Isn't air travel wonderful? It is so fast, once you have spent an hour or two sitting at Manchester Airport. Fortunately, someone decided I had a Business ticket [hehe!] so I spent the time quaffing free vodka in the Lounge. At Charles de Gaulle Airport they directed everyone wrong, made us queue interminably for passport control, and then sold me the wrong ticket on the Paris Metro after another 40 minute queue.
Eventually I reached my destination station, but the barriers refused the ticket and there was no attendant. Now what? Phone the helpline provided. They spoke perfect French, of course, but I don't. I tried my French, then my English. Nothing. Stuck for ever on the Paris metro..... I tried the helpline again. Suddenly a gate that had not been there a moment ago opened, so I shot through before someone changed their mind. Free!
Christina MacEachen and the group from Milan bought the same tickets, but they got caught by an Inspector and fined. She's very cute, so the Inspector just fined her and not the rest of the party! Perhaps someone could tell CDG booking office to where their Paris tickets are valid.
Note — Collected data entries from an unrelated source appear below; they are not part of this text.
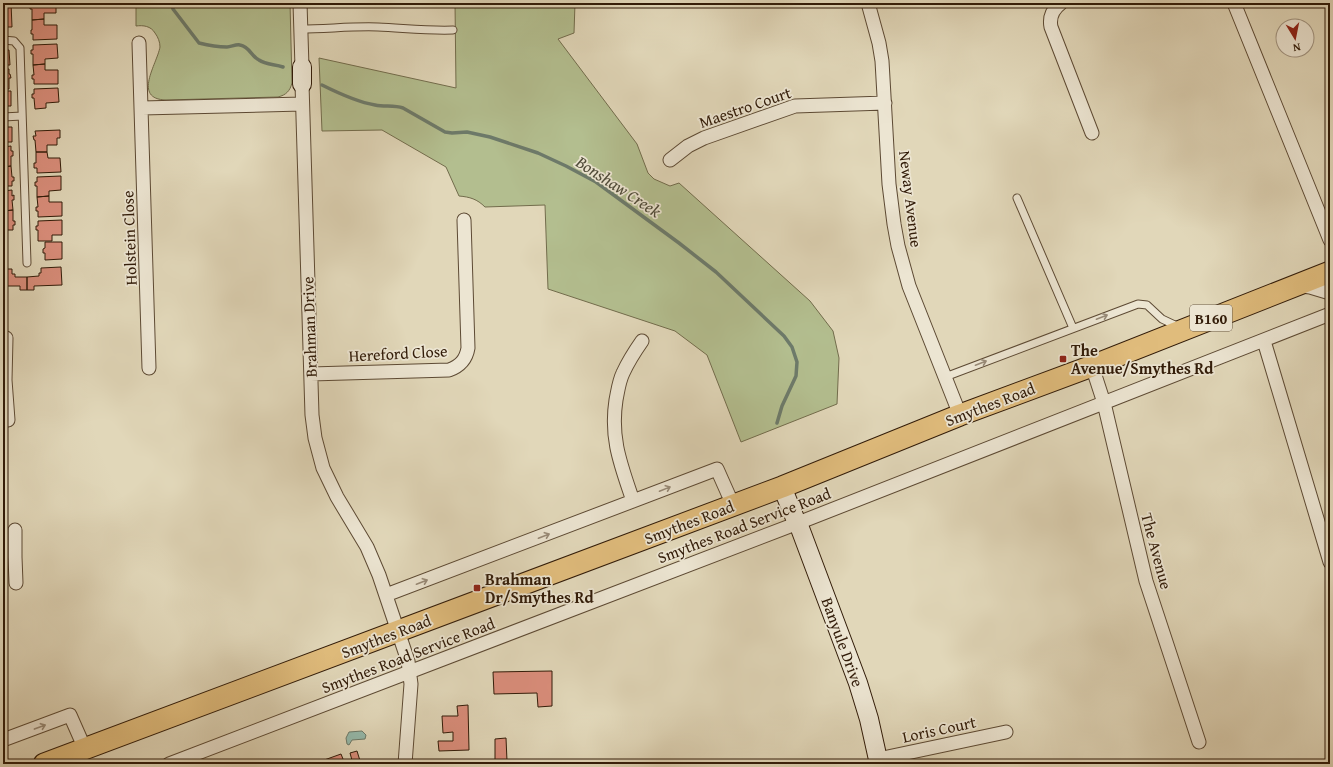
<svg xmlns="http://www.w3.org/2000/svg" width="1333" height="767" font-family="'Gentium Book Plus',serif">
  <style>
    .green { fill: #b3be8f; stroke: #726c4c }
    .water { fill: #95baac; stroke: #6d7a6a }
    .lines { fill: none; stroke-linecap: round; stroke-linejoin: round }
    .stream { stroke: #6d7a6a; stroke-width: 3.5 }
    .building { fill: #db8e7c; stroke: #311b08 }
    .lane-casing { stroke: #5d4a34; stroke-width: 9 }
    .street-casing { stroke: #5d4a34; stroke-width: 15 }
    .secondary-casing { stroke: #311b08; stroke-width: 20 }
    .primary-casing { stroke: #311b08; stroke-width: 23 }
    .lane { stroke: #ece5d2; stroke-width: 7 }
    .street { stroke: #ece5d2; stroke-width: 13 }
    .secondary { stroke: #ece5d2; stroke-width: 18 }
    .primary { stroke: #e0bc7c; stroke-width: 21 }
    .oneway { stroke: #988a77 }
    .poi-dot { fill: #8f2418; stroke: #ece5d2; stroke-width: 1.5 }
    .labels { text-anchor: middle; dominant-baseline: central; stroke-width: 3.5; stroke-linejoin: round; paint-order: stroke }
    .shield { fill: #ece5d2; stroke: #695845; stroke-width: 1 }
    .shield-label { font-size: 15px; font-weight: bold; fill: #311b08 }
    .street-label { font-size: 16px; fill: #311b08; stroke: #ece5d2 }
    .poi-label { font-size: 16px; font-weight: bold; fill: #311b08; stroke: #ece5d2; text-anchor: start }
    .water-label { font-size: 17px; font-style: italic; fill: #4f4b39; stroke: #ece5d2 }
  </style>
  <rect width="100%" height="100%" fill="#e1d7b9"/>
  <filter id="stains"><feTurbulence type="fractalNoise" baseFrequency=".005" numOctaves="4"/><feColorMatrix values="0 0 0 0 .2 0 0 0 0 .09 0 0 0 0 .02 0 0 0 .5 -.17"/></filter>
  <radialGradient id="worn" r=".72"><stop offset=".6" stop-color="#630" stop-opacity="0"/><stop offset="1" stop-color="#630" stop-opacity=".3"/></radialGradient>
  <path class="green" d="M136 3H290L292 83C290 91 286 95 278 97L166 100C132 99 157 64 160 47 160 42 158 37 155 33 151 26 143 25 136 26Z
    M455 3H575L574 33 558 39 637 144 648 173 654 179 670 186 679 183 810 301 833 331 839 358 837 404 741 442 707 355 675 331 548 289 545 205 485 207C477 199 470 197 459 196L446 167 382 130 322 131 319 58 456 88Z"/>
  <path class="water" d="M362 731 366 735 365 739 352 740 349 745 347 744 346 738 349 732Z"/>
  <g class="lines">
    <path class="stream" d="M171 3 173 9 199 43C207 45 219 47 227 47 231 47 236 44 240 45 250 47 251 56 259 60 266 65 275 64 283 67
      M322 85C338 93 357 102 375 105 385 107 394 105 403 108L445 132 452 133 467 132 490 137 538 153 566 166 596 182 679 243 716 272 784 336 792 347 797 362 796 376 782 406 777 423"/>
  </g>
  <path class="building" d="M3 3H11L12 27H7V29H3Z
    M32 3H56V13H44V19L32 20V9H30V5H32Z
    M44 19V25H57V39L33 40V34H31V30H32V20Z
    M57 44 58 58 45 59V64L33 65V54H31V50H33V45Z
    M3 50H9L10 65H3Z
    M45 64V70H58V84H34V79H32V75H34L33 65Z
    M3 69H9V74H10L11 78H9V89H3Z
    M58 88 59 102 46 103V108L35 109 34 98H32V94H34V89Z
    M3 91H11V106H3Z
    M3 127H12V142H3Z
    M60 130V138H57V145H47V152H36L35 140H34L33 136H36L35 131Z
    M11 146V151H13V156H11V166L3 167V147Z
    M36 152H47L48 158H60L61 172 37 173V168H34V163H36Z
    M11 166 12 177H14V181H12V186H3V167Z
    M61 176V190L49 191V196L37 197V186H35V182H37V177Z
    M12 190V196L14 195V200H12L13 210 3 211V191Z
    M49 196V202H62V216L38 217V211H36V207H38L37 197Z
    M13 210V221H15V225H13V230H3V211Z
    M62 220V235H52V241H38V230H36V226H38V221Z
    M45 242H62V259L45 260V253H43V249L45 248Z
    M61 267 62 285 34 286V290H27V277L39 276V273H41V268Z
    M3 269H12V274H15V277H27V290H20V286H3Z
    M552 671V706L538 707 537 693 494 694 493 672Z
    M468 705 469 750 439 751 438 741H453V732L443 733 442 716H458L457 706Z
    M506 738 507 761H495V739Z
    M357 751 361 764H353L350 753Z
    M341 754 345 764H313Z
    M237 762 264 764H237Z"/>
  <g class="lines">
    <g class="lane-casing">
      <path id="lane" d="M301 29C326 29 353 26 378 27 403 28 428 31 453 30
        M3 40 14 41 20 48 27 263
        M3 117 22 116
        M1017 198 1073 328
        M945 377 1138 304 1147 305 1162 319 1179 327"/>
    </g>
    <g class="street-casing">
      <path id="street" d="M300 3 302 67
        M868 3 879 43 882 61 889 184 894 224 898 246 909 286 960 415
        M1061 3C1053 9 1049 17 1051 27L1092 133
        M1234 3 1330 240
        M139 43 149 368
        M302 84 312 415 315 438 323 468 337 497 367 547 379 575 408 661 411 684 405 764
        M142 108 302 104
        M670 160 688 146 704 138 795 106 885 103
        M1301 286 1310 287 1330 293
        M6 338 5 380 8 420
        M1264 341 1330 562
        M1092 366 1104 403 1146 581 1199 742
        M311 374 449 370C460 366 466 360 468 348L464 220
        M633 501C621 465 610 439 616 400 618 390 619 381 623 373 628 362 635 351 642 341
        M15 530V557L16 583
        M386 595 717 469 733 505
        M3 740 70 715 85 749
        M878 759 1006 732
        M169 764 798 523 1330 314"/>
    </g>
    <g class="secondary-casing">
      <path id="secondary" d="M302 67V84
        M782 487 797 523
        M798 523 858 683 869 719 879 764"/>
    </g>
    <g class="primary-casing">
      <path id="primary" d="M44 764 782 487 960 415 1092 366 1330 272"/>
    </g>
    <use href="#lane" class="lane"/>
    <use href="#street" class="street"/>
    <use href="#secondary" class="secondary"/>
    <use href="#primary" class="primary"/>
  </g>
  <defs><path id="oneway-shaft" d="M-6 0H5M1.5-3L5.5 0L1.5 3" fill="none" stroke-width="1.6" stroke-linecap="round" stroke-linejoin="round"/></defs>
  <g class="oneway">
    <use href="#oneway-shaft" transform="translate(1102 317) rotate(-21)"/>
    <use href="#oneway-shaft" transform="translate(981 363) rotate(-21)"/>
    <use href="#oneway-shaft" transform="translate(665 489) rotate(-22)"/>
    <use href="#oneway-shaft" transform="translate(544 536) rotate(-21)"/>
    <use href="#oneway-shaft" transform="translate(422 582) rotate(-21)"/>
    <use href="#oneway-shaft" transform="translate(40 727) rotate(-20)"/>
  </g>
  <g class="poi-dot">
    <rect x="1059" y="355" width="8" height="8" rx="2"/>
    <rect x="473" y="584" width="8" height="8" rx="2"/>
  </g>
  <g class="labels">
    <rect class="shield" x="1190" y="305" width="42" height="26" rx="3"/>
    <g class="shield-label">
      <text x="1211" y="318">B160</text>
    </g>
    <g class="street-label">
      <text transform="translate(745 107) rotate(-19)">Maestro Court</text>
      <text transform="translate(911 199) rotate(83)">Neway Avenue</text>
      <text transform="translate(129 238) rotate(-92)">Holstein Close</text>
      <text transform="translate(309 327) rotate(-92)">Brahman Drive</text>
      <text transform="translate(398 353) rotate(-3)">Hereford Close</text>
      <text transform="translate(990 404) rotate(-21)">Smythes Road</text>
      <text transform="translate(689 522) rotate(-21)">Smythes Road</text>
      <text transform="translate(744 525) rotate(-21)">Smythes Road Service Road</text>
      <text transform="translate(1157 551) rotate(75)">The Avenue</text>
      <text transform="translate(386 636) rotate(-21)">Smythes Road</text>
      <text transform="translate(843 642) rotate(70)">Banyule Drive</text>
      <text transform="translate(408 655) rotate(-21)">Smythes Road Service Road</text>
      <text transform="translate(939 729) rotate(-12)">Loris Court</text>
    </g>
    <g class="poi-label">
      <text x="1071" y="350">The<tspan x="1071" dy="18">Avenue/Smythes Rd</tspan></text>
      <text x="485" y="579">Brahman<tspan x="485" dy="18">Dr/Smythes Rd</tspan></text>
    </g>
    <g class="water-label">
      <text transform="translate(619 186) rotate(33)">Bonshaw Creek</text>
    </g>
  </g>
  <rect width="1333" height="767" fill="none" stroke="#e1d7b9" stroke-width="16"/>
  <rect x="4" y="4" width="1325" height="759" fill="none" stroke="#311b08" stroke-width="2"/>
  <rect x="8" y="8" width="1317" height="751" fill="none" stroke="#311b08"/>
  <g transform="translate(1295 38) rotate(170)"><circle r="19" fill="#ece5d2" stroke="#a19481"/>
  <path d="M0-3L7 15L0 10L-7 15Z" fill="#8f2418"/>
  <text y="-6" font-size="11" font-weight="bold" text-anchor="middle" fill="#311b08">N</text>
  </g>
  <rect width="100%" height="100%" filter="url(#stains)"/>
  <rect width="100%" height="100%" fill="url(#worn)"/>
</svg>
I was in Paris for an EBL Tournament Director's meeting, held in the headquarters of the FFB, the French Federation. It is a wonderful new building with offices, conference rooms, kitchens, bars and a playing area on the bank of the Seine. Max Bavin, the English CTD, was green with envy, and Rui Marques of Portugal said his federation's offices would fit into one of the bars.
On the Friday evening we set out for a drink. Nothing! It all seemed closed..... One of our party asked a passer-by in perfect French where the nearest pub was. "Sorry, mate, don't speak the lingo." he answered! So we tried English and he directed us to an Irish pub. Whenever anyone tipped the bar staff they rang a bell, which was quite fun.
On the Saturday evening we sat in the hotel and discussed Italian superstitions with Gianarrigo Rona, the EBL President, Christina, his PA, Jens Auken and a few Directors. Christine is Scottish, but her husband is Italian, and she told us that he shocked her by his reaction when she tried to put an umbrella up indoors: he nearly threw her out! She was also told to go home and change the day she appeared in the office wearing purple. Apparently the female Italian minister of sport had visited the Juventus players once wearing purple before an important match against a foreign team: Juventus lost, and questions were asked next day in the parliament as to why she deliberately sabotaged Juventus!
We were told all the things to avoid saying to Italians, like wishing them luck: Jens had his notebook out so that he knew what to say next time Denmark played Italy. I wish I could remember all of them: if you said various things to Gianarrigo he would get up, turn right round, and sit down again! Antonio Riccardi from Milan told us it was mainly Italians from the South who are superstitious. He was doing business once, and a southern colleague drove him 70 km to another town: on the way back a black cat crossed the road: now the colleague insisted on a detour and they had to drive 150 km over the mountains to get back.
We did a fair amount of work, setting up an EBL TD course for the autumn, and arranging for a register of EBL TDs, and various other things, but it was much more fun to go to Paris than Manchester for such a meeting!